(PROVIDED INFORMATION)

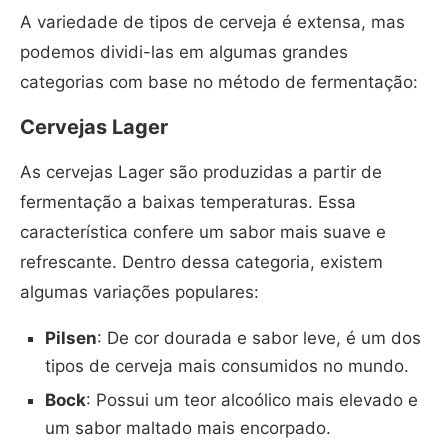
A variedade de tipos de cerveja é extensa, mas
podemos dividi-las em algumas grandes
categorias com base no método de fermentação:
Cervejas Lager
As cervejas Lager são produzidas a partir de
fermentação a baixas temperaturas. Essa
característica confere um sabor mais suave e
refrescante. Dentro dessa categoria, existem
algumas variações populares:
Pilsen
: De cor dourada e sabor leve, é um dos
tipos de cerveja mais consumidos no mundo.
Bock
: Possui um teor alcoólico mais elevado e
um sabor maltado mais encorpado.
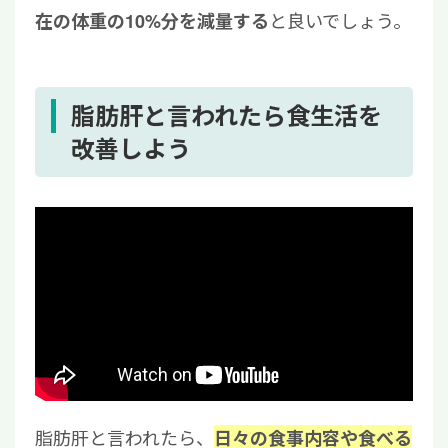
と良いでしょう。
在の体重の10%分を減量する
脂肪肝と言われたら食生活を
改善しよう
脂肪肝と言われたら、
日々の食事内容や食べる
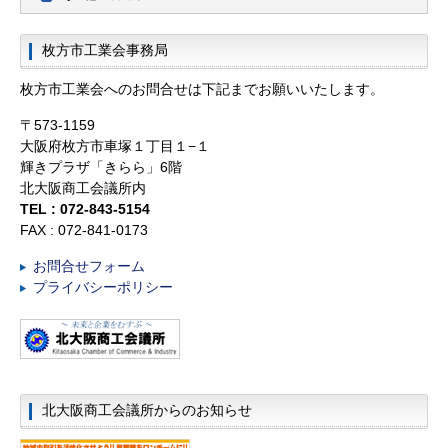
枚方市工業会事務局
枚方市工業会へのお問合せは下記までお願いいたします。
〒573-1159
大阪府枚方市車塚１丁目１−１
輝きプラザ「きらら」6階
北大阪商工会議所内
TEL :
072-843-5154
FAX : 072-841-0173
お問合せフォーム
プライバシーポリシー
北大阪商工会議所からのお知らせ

(End PROVIDED INFORMATION)

**WHAT IS REQUIRED**
Only the pictures are to be left out, and all of the data must otherwise be transcribed exactly.

**EXERCISE RESPONSE**
A variedade de tipos de cerveja é extensa, mas
podemos dividi-las em algumas grandes
categorias com base no método de fermentação:
Cervejas Lager
As cervejas Lager são produzidas a partir de
fermentação a baixas temperaturas. Essa
característica confere um sabor mais suave e
refrescante. Dentro dessa categoria, existem
algumas variações populares:
Pilsen
: De cor dourada e sabor leve, é um dos
tipos de cerveja mais consumidos no mundo.
Bock
: Possui um teor alcoólico mais elevado e
um sabor maltado mais encorpado.
と良いでしょう。
在の体重の10%分を減量する
脂肪肝と言われたら食生活を
改善しよう
脂肪肝と言われたら、
日々の食事内容や食べる
枚方市工業会事務局
枚方市工業会へのお問合せは下記までお願いいたします。
〒573-1159
大阪府枚方市車塚１丁目１−１
輝きプラザ「きらら」6階
北大阪商工会議所内
TEL :
072-843-5154
FAX : 072-841-0173
お問合せフォーム
プライバシーポリシー
北大阪商工会議所からのお知らせ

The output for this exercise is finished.